D’après plusieurs sources, le groupe Wagner serait présent au Mali, au Burkina-Faso, au Niger, en Centrafrique, au Soudan et en Lybie. Jusqu’à sa mort récemment dans un crash d’avion, le chef du groupe Wagner Evguéni Prigogine avait à la fois sur le continent africain une double mission de diplomatie et de business. C’était un véritable « Etat profond » qui se dessinait entre les capitales africaines et dont le but était de renforcer l’influence russe sur le continent.
Au-delà de la Russie, les Usa ; la Chine ; la Turquie et l’Inde…

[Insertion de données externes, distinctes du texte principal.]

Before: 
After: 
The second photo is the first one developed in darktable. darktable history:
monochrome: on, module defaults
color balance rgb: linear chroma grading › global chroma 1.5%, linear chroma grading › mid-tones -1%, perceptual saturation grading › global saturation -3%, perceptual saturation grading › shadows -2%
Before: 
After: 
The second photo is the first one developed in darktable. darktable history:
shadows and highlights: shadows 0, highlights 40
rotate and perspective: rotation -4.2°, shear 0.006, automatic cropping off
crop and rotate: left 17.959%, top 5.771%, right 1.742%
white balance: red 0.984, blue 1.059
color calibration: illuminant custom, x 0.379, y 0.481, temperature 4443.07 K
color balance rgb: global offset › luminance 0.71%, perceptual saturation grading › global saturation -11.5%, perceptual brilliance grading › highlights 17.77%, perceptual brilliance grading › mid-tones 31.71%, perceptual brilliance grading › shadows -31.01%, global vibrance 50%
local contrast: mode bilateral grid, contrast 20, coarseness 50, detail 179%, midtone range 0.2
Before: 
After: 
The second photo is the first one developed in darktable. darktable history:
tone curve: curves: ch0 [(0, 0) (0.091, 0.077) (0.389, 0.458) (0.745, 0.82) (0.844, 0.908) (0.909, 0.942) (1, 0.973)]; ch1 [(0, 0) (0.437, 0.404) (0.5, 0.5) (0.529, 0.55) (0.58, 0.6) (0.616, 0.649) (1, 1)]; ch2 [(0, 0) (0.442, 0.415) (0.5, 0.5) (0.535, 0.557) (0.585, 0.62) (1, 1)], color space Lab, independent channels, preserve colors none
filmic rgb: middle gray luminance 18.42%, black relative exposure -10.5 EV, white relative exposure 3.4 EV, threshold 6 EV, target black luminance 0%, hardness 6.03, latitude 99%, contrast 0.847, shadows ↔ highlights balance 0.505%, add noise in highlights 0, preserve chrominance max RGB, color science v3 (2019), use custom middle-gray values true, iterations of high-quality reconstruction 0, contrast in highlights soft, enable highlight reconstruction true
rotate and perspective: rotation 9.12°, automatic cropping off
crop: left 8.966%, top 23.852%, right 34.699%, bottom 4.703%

Le continent africain fait l’objet d’un grand investissement de la part des puissances mondiales. Au-delà de la Russie qui est de plus en plus très visible sur le plan politique et sécuritaire, d’autres puissances à l’instar de la Chine, des Usa, de l’Inde et de la Turquie sont bien présentes.
Contrairement à la France et aux Usa qui se sont engagés sur le terrain militaire, la Chine a fait le choix stratégique de s’inscrire principalement dans le domaine des infrastructures et du commerce. Aujourd’hui, la Chine a des relations commerciales bilatérales avec presque tous les Etats d’Afrique. A titre illustratif, le volume du commerce entre la Chine et l’Afrique s’élève à près de 282 milliards de dollars (en 2022). Face à cette grande opportunité, la Chine n’a visiblement aucun intérêt que l’instabilité et les coups d’Etat prospèrent en Afrique.
C’est pratiquement la même situation pour la Turquie et l’Inde qui, en outre du commerce, développe et renforce chaque jour leur relation diplomatique avec le continent africain.
Ballan DIAKITE, rédacteur en chef de L’Analyse de la semaine, Politologue.